Mentre nella precedente gestione la Fondazione si muoveva in un contesto più aperto, capace di dialogare con istituzioni, università, aziende pubbliche e private, oggi si registra un evidente restringimento del perimetro operativo, con un focus quasi esclusivo sugli interessi e sulle strategie di Leonardo Spa. Questo cambio di prospettiva porta con sé il rischio concreto di trasformare la Fondazione in un semplice organo di supporto all’azienda, piuttosto che un reale attore indipendente nella promozione di una cultura dell’innovazione aperta e inclusiva.

Se in passato la Fondazione Leonardo rappresentava un ponte tra mondo scientifico, politico e industriale, oggi sembra sempre più un’emanazione diretta di un’unica azienda, senza più quella capacità di mediazione e di influenza che ne aveva fatto un interlocutore credibile e rispettato.
La nuova Fondazione si propone di divulgare, dibattere e promuovere la ricerca nell’ambito dell’innovazione tecnologica, con un’attenzione particolare alle discipline STEM e al loro impatto sulla competitività e la parità di genere. Tuttavia, se sulla carta il progetto sembra ambizioso, nella pratica emergono alcune criticità.
Il passaggio al modello di ente del terzo settore (ETS), strombazzato come un segnale di apertura e trasparenza, potrebbe in realtà tradursi in una maggiore autonomia decisionale della governance, con un minor controllo da parte delle istituzioni pubbliche. Questo rischio è accentuato dalla sostituzione di figure scientifiche di alto livello con un consiglio direttivo dominato da accademici e giovani ricercatori, spesso privi dell’esperienza necessaria per incidere realmente sulle dinamiche economiche e produttive dell’innovazione tecnologica.
Inoltre, mentre in passato la Fondazione Leonardo aveva promosso un approccio critico e bilanciato sulle nuove tecnologie, oggi il nuovo assetto potrebbe renderla più permeabile a una narrazione unilaterale e acritica sul digitale, allineata agli interessi di pochi grandi attori del settore e meno attenta ai potenziali effetti negativi dell’innovazione.
Il cambio di governance della Fondazione Leonardo ETS segna una discontinuità importante rispetto al passato. La gestione di Luciano Violante aveva assicurato una supervisione rigorosa sugli impatti delle nuove tecnologie, mantenendo un dialogo aperto con istituzioni e cittadini.

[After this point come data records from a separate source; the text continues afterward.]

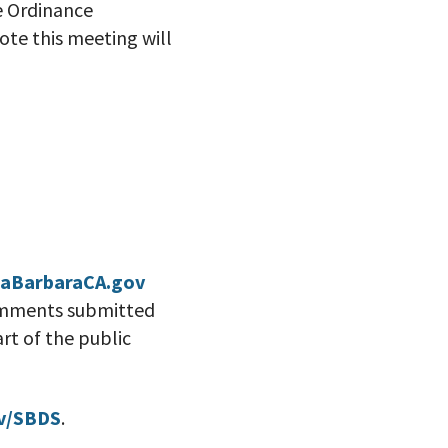
e Ordinance
te this meeting will
aBarbaraCA.gov
comments submitted
rt of the public
v/SBDS
.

Oggi, con la guida di Luciano Floridi e l’orientamento più accademico della Fondazione, si rischia una deriva meno concreta, più autoreferenziale e meno incisiva nel contesto industriale e normativo.
L’uscita di scena di importanti scienziati e tecnici, sostituiti da un gruppo di giovani talenti che, per quanto brillanti, non possono essere chiamati a costruire da soli il futuro tecnologico del Paese, rappresenta un segnale d’allarme che non può essere ignorato.
Se a questo si aggiunge la chiusura della Fondazione attorno al solo ecosistema Leonardo, senza più quel respiro internazionale e quella capacità di coinvolgere attori diversi, è chiaro che ci troviamo di fronte a una struttura destinata a perdere progressivamente peso e autorevolezza nel dibattito sull’innovazione.
L’innovazione digitale pone sfide enormi e servono istituzioni capaci di affrontarle con pragmatismo, evitando il rischio di lasciarsi trascinare da una narrazione entusiasta e acritica. Il timore è che la nuova Fondazione Leonardo, nella sua attuale forma, non abbia né la struttura né la leadership per svolgere efficacemente questo compito.